4.6/5 (based on Google user reviews)

User Reviews

David Henderson (2 months ago)
Went to see the Medieval Jousting and more at the grounds of Linlithgow Palace- great fun and so educational!.The photos were taken of the inside of the Palace,Historic Scotland as a wee bonus gave the public free access to the Palace.Fabulous experience- amazing architecture.

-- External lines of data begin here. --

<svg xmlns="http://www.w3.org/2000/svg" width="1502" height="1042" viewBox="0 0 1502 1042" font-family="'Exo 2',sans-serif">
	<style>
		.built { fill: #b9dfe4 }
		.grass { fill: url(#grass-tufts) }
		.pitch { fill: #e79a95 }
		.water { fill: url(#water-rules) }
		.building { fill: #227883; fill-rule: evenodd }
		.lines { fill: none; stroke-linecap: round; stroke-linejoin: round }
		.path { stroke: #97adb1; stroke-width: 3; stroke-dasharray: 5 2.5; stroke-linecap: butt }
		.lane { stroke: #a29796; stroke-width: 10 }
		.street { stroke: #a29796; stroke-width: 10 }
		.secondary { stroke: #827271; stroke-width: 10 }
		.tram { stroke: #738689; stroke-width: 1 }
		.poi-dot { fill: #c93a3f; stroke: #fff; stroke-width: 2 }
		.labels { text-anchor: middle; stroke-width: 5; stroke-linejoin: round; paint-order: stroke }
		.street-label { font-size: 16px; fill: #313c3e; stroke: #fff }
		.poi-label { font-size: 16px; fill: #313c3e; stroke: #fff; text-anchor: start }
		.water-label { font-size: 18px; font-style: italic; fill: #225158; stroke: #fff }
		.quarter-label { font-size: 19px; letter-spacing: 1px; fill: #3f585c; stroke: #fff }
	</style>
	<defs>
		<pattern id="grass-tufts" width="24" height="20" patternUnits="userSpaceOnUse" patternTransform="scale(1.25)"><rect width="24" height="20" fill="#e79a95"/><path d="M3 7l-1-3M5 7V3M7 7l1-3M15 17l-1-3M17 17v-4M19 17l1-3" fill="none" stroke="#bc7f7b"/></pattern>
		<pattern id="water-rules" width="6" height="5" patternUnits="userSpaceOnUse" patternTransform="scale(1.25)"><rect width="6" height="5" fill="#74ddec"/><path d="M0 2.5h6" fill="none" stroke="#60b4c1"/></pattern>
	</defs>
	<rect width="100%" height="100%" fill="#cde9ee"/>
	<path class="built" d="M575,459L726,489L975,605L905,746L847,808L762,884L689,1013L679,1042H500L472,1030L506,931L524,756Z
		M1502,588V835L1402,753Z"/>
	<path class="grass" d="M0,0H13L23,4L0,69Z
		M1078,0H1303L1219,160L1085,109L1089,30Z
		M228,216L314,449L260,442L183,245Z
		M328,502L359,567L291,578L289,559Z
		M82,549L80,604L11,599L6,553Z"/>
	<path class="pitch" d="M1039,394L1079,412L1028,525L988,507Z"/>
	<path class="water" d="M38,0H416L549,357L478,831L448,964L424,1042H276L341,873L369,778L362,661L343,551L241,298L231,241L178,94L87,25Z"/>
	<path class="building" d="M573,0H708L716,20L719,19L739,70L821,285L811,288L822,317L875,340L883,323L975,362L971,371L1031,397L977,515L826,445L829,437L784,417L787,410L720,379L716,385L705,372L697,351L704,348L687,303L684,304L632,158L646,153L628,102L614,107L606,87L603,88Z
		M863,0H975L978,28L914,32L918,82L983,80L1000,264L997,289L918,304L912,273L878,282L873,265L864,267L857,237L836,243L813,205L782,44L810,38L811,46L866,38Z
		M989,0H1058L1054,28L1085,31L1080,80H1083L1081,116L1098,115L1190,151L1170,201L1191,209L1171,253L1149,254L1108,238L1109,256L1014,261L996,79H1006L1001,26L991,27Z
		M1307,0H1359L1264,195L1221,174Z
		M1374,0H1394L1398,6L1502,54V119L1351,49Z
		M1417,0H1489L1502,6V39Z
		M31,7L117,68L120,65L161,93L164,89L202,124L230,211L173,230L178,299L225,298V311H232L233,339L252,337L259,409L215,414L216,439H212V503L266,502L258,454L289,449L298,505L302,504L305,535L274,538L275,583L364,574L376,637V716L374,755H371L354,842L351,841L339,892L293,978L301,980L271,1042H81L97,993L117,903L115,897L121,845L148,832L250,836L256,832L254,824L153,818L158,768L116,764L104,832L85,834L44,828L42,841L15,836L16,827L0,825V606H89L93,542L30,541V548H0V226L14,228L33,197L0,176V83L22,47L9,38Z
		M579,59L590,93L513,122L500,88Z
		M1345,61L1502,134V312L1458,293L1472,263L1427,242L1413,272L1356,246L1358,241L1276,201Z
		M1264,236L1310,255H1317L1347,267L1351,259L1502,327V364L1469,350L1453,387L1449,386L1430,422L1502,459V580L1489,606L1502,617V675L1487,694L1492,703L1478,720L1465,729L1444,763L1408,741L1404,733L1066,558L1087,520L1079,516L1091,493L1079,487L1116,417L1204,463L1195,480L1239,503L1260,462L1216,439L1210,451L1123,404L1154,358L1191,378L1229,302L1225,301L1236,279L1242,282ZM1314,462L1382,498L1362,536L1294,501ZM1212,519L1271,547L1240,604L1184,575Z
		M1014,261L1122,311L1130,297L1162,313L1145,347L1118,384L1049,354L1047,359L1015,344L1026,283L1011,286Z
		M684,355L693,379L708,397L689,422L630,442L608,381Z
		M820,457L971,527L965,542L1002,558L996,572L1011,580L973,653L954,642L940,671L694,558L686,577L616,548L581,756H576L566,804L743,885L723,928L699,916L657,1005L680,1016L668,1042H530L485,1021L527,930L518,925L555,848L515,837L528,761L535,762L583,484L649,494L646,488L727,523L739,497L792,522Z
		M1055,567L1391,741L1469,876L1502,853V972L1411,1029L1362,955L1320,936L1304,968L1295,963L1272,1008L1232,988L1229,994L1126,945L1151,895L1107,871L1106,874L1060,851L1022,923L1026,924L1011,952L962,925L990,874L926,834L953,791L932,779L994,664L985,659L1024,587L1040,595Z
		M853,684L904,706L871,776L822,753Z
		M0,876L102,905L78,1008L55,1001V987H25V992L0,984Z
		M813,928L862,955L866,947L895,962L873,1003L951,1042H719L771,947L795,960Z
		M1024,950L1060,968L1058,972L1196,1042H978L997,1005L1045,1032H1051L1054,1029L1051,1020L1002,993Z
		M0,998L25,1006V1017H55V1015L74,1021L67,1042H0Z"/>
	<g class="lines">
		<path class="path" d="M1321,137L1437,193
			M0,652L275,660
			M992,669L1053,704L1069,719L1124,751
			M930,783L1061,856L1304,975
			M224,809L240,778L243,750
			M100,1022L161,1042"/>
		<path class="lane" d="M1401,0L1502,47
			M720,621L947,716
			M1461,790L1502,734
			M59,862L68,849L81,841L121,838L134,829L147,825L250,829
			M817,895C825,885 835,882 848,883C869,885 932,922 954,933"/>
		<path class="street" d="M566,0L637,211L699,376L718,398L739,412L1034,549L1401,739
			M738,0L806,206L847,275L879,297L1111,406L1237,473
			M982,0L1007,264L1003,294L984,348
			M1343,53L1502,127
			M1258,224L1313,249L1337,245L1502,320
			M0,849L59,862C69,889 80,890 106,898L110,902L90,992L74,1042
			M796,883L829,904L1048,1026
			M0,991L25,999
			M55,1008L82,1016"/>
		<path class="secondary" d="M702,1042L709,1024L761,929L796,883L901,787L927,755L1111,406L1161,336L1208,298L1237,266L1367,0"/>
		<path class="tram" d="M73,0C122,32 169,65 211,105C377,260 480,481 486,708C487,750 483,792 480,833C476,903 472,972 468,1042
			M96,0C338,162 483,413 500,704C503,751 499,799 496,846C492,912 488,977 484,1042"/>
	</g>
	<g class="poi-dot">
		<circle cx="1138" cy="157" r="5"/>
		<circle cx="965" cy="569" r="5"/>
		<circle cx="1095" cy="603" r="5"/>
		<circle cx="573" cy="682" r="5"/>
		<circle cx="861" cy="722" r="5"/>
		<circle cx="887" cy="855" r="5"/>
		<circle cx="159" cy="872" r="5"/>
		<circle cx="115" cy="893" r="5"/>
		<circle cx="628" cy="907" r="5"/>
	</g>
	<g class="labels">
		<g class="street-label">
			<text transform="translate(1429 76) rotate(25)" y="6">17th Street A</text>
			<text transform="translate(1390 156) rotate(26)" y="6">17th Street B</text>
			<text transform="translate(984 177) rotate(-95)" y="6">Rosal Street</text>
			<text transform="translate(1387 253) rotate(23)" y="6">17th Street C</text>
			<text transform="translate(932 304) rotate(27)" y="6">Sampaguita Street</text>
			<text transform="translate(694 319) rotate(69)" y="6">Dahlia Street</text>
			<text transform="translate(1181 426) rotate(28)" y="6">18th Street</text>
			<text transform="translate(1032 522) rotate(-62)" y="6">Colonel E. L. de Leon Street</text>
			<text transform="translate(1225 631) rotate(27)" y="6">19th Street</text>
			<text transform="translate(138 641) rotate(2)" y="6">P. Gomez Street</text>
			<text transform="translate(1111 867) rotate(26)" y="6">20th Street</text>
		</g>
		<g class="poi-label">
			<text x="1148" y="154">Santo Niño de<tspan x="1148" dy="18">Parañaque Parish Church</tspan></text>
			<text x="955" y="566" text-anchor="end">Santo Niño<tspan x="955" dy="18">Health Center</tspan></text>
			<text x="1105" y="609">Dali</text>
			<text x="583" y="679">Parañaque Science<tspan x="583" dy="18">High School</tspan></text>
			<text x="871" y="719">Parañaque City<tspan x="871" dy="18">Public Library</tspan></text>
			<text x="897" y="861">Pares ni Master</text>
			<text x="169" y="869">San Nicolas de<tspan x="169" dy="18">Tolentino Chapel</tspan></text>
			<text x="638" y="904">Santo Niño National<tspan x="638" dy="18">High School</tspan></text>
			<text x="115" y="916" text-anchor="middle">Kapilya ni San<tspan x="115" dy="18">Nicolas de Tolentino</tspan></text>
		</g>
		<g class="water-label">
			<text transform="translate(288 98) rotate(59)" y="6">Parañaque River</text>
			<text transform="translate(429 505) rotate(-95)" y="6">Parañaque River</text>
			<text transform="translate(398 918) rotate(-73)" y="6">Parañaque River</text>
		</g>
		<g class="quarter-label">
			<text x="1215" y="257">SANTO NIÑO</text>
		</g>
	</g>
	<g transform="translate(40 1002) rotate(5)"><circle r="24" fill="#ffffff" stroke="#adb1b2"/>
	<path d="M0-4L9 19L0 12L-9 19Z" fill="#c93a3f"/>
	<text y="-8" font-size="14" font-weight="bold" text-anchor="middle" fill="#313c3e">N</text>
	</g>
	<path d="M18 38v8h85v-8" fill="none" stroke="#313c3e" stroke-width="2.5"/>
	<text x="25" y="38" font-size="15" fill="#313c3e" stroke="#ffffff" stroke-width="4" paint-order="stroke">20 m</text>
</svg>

Sen Sen Lin Quan (3 months ago)
Amazing palace ruins with a great depth of history and many corners to explore. The restoration done is amazing and I’m so glad it finally opened after being closed for a while. The palace was like a maze but this made it even more fun. Staff were very friendly.
Keri Smith (3 months ago)
Friendly staff and lovely atmosphere. I'm so happy this opened in time for my visit up to Edinburgh. The Palace is much bigger than expected and a maze of different rooms and history to see. Beautiful grounds to walk around as well. Small shop area with souvenirs and snacks and cold drinks. Toilets and small amount of parking available on the grounds. Unfortunately, the church was closed on the day of visiting.
it get (3 months ago)
An important building in Scotland. It’s an old palace ruin where Mary Queen of Scotland was born. Although the entire palace has been turned into ruins, the history it contains can still be felt from the buildings remained. My deepest impression of the palace is that it’s like a multilayered maze, in which visitors can freely shuttle, go up and down stairs, and explore the inner structures. I believe visitors can have fun with the whole palace. It’s a pity that when I came, it was the second day after the reopening in summer, and some areas were still restricted, and some maintenance stuff outside the palace wall had not been removed, so it slightly affected the appearance of the palace. The palace is located by the Linlithgow Loch, surrounded by large areas of grass and trees, that it’s suitable for picnics when weather is good. I just wanna say the environment around the palace is quite peaceful and beautiful.
Tommie Cox (3 months ago)
The place is in ruins, but it appears that is is being worked on. If you looked through the windows, you could see some very ornate and beautiful carvings. Several spots of information was very interesting and the Statue of Mary Queen of Scots was beautiful.